DOCUMENT
>>>

The next rule in this section drops packets claiming to be from a Class E reserved network: # Refuse Class E reserved IP addresses $IPT -A INPUT -i $INTERNET -s $CLASS_E_RESERVED_NET -j DROP
Class E IP addresses range from 240.0.0.0 to 247.255.255.255. The CLASS_E_RESERVED_NET constant, 240.0.0.0/5, is defined to match on the first 5 bits of the address. As shown in Figure 4.3, in binary, the decimal values 240 (11110000B) to 247 (11110111B) are identical through the first 5 bits (11110B). Figure 4.3. The matching first 5 bits in the masked Class E reserved address range 240.0.0.0/5.

<<<

THE PROBLEM
Return the stretch of the Class E filtering excerpt that begins at the words "The next rule" and stops after the words "address range 240.0.0.0/5.", copied without any change.

(Rows from a dataset)
>>>

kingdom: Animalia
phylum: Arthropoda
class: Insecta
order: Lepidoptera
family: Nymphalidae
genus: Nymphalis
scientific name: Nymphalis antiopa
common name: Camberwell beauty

<<<
>>>

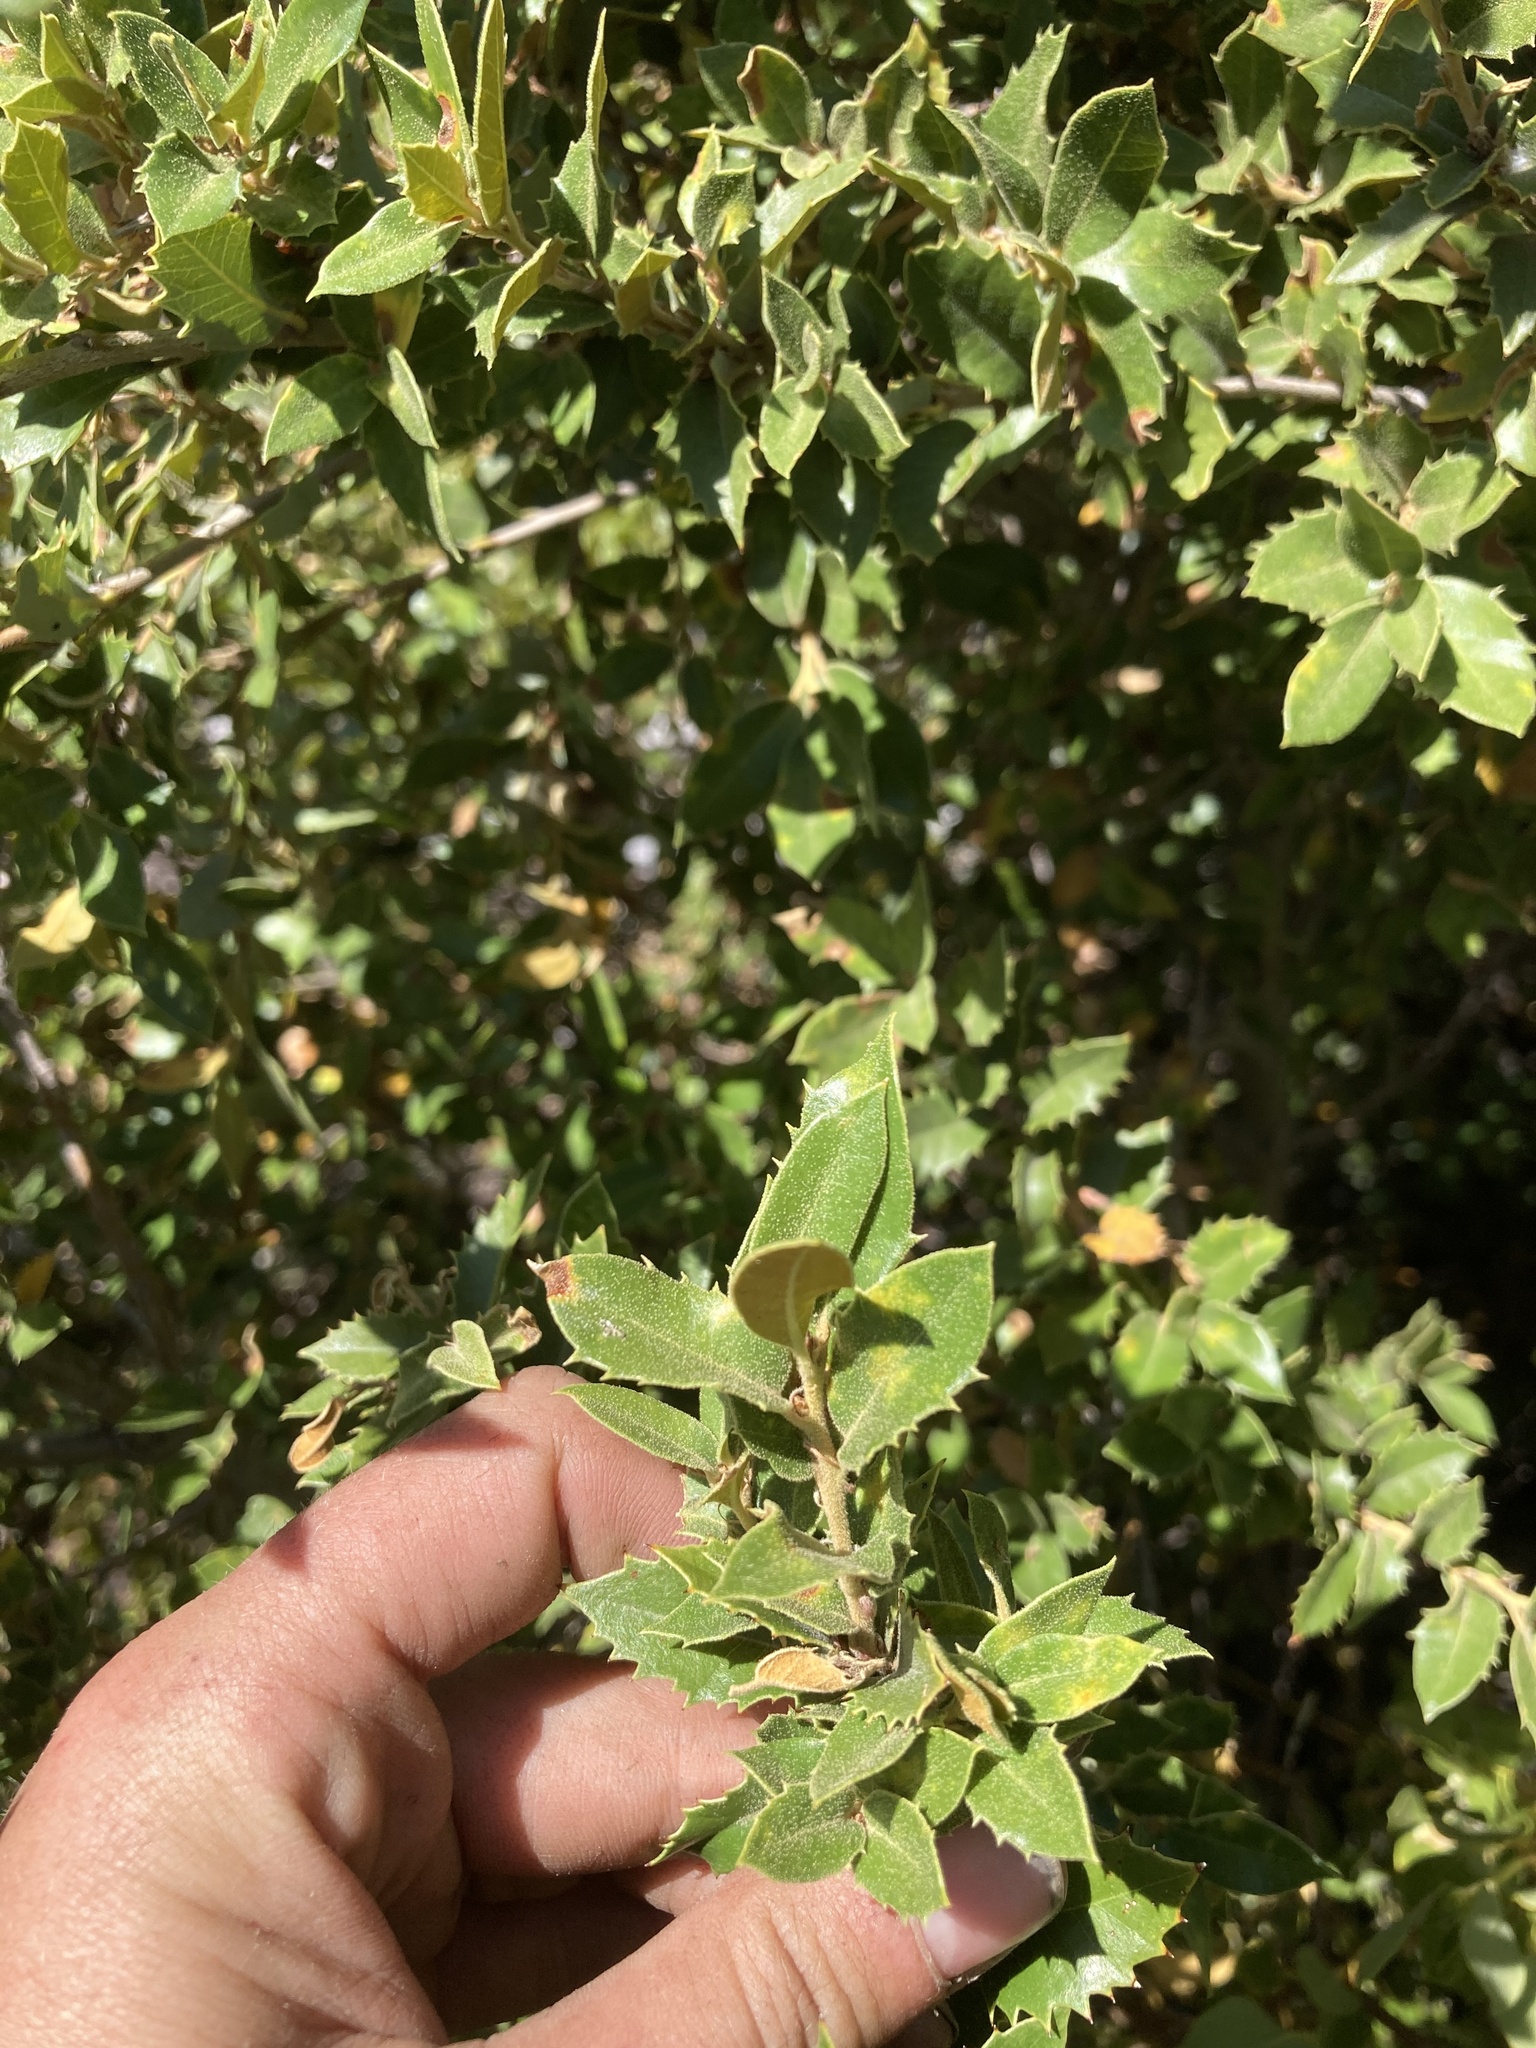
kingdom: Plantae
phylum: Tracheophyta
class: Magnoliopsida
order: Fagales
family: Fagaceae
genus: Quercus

<<<
>>>

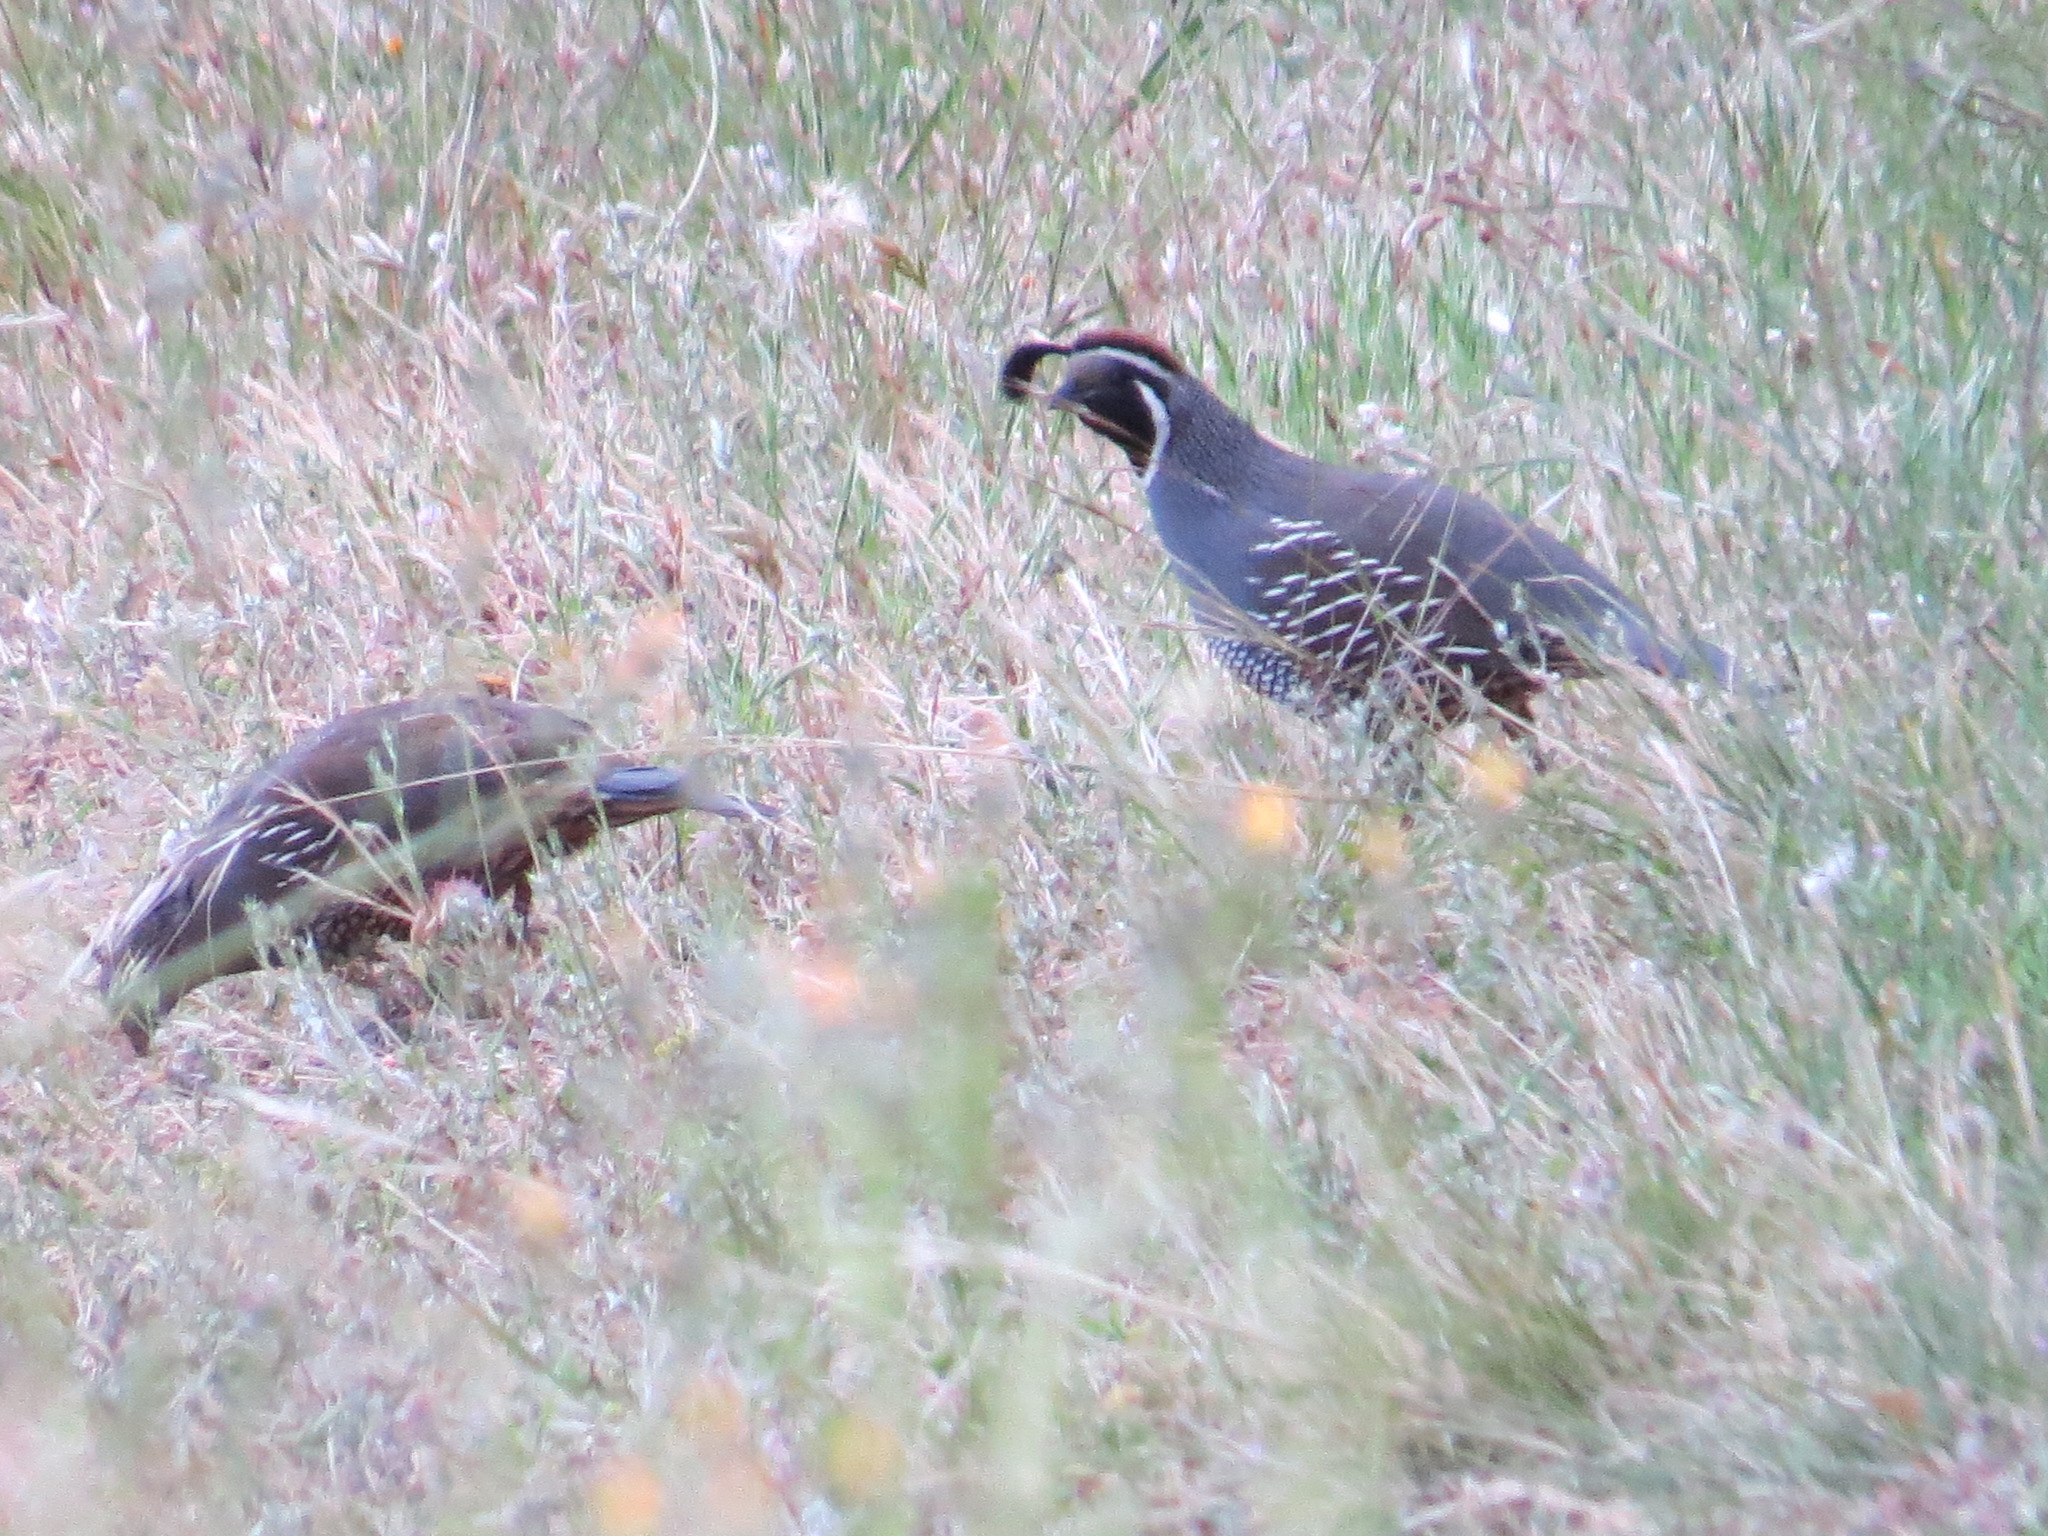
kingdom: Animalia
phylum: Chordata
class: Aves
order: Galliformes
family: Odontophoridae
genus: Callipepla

<<<

ANSWER TO THE TASK
The next rule in this section drops packets claiming to be from a Class E reserved network: # Refuse Class E reserved IP addresses $IPT -A INPUT -i $INTERNET -s $CLASS_E_RESERVED_NET -j DROP
Class E IP addresses range from 240.0.0.0 to 247.255.255.255. The CLASS_E_RESERVED_NET constant, 240.0.0.0/5, is defined to match on the first 5 bits of the address. As shown in Figure 4.3, in binary, the decimal values 240 (11110000B) to 247 (11110111B) are identical through the first 5 bits (11110B). Figure 4.3. The matching first 5 bits in the masked Class E reserved address range 240.0.0.0/5.